7. The method of claim 1 or 2, wherein the molar ratio of silver to gold is about 10:1 to about 20:1.

8. The method of claim 1, wherein the two-metal nanoparticle exhibits a surface plasmon resonance of about 375 nm to about 425 nm.

9. The method of claim 1 or 2, wherein the nanoprism exhibits an out-of-plane quadrupole resonance of about 325 nm to about 335 nm, an in-plane quadrupole resonance of about 445 nm to about 455 nm, an in-plane dipole resonance of about 640 nm to about 660 nm, or combinations thereof.

10. The method of claim 1 or 2 further comprising the step of: modifying the gold on a surface of the nanoprism with a protein, oligonucleotide, or combination thereof.

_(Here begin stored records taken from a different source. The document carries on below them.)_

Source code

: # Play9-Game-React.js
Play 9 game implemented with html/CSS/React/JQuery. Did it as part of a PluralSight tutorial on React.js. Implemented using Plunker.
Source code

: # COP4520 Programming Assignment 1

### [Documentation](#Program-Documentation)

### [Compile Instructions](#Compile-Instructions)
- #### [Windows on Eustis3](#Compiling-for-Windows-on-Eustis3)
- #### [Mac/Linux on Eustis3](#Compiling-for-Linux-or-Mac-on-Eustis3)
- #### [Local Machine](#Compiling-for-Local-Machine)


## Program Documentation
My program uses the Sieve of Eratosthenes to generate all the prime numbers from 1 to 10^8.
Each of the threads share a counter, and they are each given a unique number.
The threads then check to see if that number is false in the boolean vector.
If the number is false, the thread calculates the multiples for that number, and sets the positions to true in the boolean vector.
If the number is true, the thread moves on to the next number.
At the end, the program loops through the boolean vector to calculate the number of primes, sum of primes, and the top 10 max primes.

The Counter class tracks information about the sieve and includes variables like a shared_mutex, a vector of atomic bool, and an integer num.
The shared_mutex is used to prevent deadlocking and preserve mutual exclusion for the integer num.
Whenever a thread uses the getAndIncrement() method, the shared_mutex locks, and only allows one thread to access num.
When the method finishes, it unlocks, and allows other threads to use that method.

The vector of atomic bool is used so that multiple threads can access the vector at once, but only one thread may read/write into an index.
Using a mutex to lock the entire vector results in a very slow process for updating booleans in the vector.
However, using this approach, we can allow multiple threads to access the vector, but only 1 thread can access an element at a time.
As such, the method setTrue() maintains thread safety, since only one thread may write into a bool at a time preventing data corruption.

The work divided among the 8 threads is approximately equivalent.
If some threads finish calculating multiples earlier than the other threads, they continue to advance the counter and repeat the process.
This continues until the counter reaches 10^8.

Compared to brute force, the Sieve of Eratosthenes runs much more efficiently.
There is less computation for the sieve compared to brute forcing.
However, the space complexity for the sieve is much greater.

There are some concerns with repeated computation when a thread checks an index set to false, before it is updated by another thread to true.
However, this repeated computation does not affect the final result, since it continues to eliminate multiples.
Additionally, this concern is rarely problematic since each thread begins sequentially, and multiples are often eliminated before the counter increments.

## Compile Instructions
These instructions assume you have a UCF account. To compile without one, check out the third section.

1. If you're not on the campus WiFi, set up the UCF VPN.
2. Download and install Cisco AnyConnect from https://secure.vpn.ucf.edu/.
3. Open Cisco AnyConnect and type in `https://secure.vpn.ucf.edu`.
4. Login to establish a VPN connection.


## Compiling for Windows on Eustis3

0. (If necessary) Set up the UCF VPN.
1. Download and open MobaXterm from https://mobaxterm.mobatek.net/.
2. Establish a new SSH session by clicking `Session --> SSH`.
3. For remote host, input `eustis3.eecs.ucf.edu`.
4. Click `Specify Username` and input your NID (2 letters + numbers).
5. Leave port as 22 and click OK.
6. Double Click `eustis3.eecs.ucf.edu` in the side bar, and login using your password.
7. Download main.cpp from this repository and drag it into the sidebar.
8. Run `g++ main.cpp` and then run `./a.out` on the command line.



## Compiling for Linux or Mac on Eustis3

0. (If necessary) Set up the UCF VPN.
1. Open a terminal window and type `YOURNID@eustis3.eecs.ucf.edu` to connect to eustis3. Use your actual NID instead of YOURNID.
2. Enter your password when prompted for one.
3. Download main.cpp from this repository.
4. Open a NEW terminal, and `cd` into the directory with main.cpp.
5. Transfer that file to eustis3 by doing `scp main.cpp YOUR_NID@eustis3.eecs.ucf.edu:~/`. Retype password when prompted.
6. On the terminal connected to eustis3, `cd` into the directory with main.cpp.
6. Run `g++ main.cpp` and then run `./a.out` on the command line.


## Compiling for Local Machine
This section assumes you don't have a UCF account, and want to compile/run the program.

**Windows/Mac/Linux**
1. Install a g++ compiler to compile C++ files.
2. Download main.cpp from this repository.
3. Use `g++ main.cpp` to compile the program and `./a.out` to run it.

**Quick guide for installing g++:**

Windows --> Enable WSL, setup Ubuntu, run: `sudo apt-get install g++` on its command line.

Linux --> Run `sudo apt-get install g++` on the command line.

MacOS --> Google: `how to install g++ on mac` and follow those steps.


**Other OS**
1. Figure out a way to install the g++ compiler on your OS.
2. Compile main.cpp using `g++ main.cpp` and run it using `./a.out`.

11. A nanoprism produced by the method of claim 1 or 2, wherein the prismatic properties of the silver are protected from a surrounding environment by the gold.

12. The method of claim 1 or 2 wherein the nanoprism is a silver nanoprism having gold nanoparticles on surfaces of the nanoprism.

13. The nanoprism of claim 11 having an out-of-plane quadrupole resonance of about 325 nm to about 335 nm, an in-plane quadrupole resonance of about 445 nm to about 455 nm, an in-plane dipole resonance of about 640 nm to about 660 nm, or combinations thereof.

14. The nanoprism of claim 11 having an edge length of about 70 nm to about 120 nm and a thickness of about 6.5 to about 10.5 nm.

15. The nanoprism of claim 11 having an edge length of about 90 nm to about 100 nm.

16. The nanoprism of claim 11 having a thickness of about 8.0 to about 9.0 nm.

17. The nanoprism of claim 11 having a surface modified with an oligonucleotide, a protein, or a combination thereof.

18. A silver nanoprism having gold nanoparticles on the nanoprism surface.